The court ruled that every person, however well known, must be able to enjoy a legitimate hope for the protection of his or her private life.

And the UK courts have been busy expanding on those rights. In the case of cuckold husband who wanted to sell the story of his wife’s infidelity to the media, the judge ruled that the betrayed husband might owe a duty of confidence to the adulterer and the adulterer’s family not to tell anyone about it!

Lawyers are warning the media that the goalposts have now been moved permanently on the privacy issue.
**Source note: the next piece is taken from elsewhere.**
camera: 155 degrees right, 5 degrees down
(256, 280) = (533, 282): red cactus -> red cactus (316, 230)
The courts will now consider whether a person has a reasonable expectation of privacy when it comes to information given out by friends, colleagues and employees and whether there is any real serious public need for that information to be made public.

It brings into question, therefore, whether the Daily Mirror newspaper had invaded model Kate Moss’ privacy last year when it ran pictures of her taken in a nightclub allegedly snorting cocaine. It was her personal, private life, even though it took place in a public place. Would the fact she was allegedly taking narcotics be in the public interest or is that her own private business?
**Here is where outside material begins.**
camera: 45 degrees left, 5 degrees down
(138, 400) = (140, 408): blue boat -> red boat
What is worrying many editors now is that the courts are creating privacy law, rather than Parliament where editors believe this should really be handled. Paul Dacre, the Daily Mail editor, said in a speech last week that caught a lot of media attention, “Britain’s judges – whose dislike of much of the media should not be underestimated – are itching to bring in a Privacy Law by the back door. Under the Human Rights Act we are witnessing the development, at a frightening pace, of an aggressive judge-made privacy law over which Parliament has no control."

Caroline
She started it all

He said he could hardly believe “that a cuckolded husband didn’t have the right to speak about his wife’s adultery, that a paper would be banned from referring to royal indiscretions contained in a round-robin journal distributed to scores of people (Prince Charles sued the Mail and won on that issue) and that the media cannot reveal the identity of a Labor ex-Education Minister who sends her child to private school.”
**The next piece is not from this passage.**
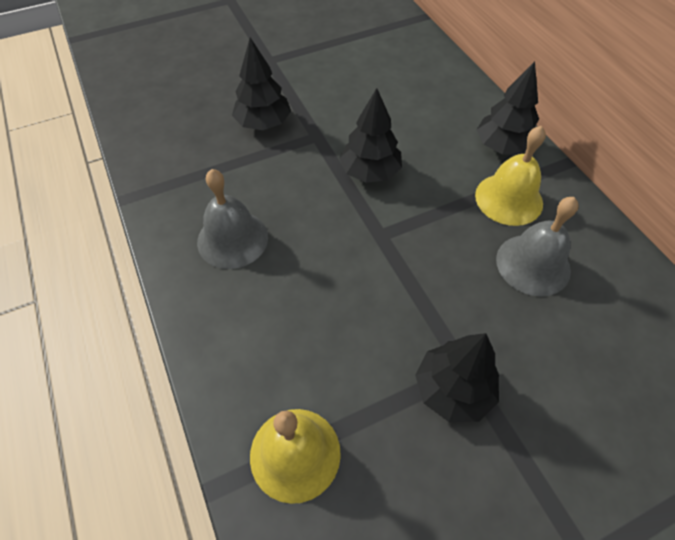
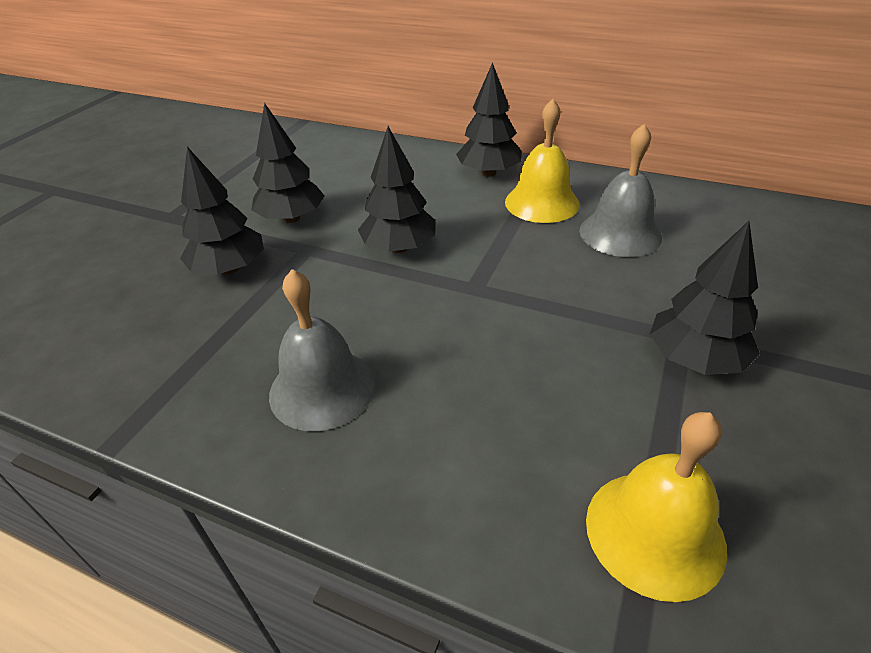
camera: 40 degrees left, 15 degrees down
(332, 105) = (292, 218): none -> black tree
David Price, a media lawyer, told the Independent newspaper he thought Dacre was spot-on. “What we are seeing is that the law has tilted very much in favor of protection of privacy at the inevitable expense of freedom of expression.

“That has all arisen from the decisions of judges interpreting a very general rights-based convention and placing considerable reliance on what is going on in the European Court of Human Rights in Strasbourg…Ultimately it is the public who are being deprived of reading this material.”

None of this exactly good news to tabloid newspapers in particular, that are doing everything they can to come up with the “dirt” to regain the millions of readers who have deserted them in past years. It looks like they’re going to have to be happy exposing the likes of you and me, and not celebrities and politicians and all those others we really want to read about.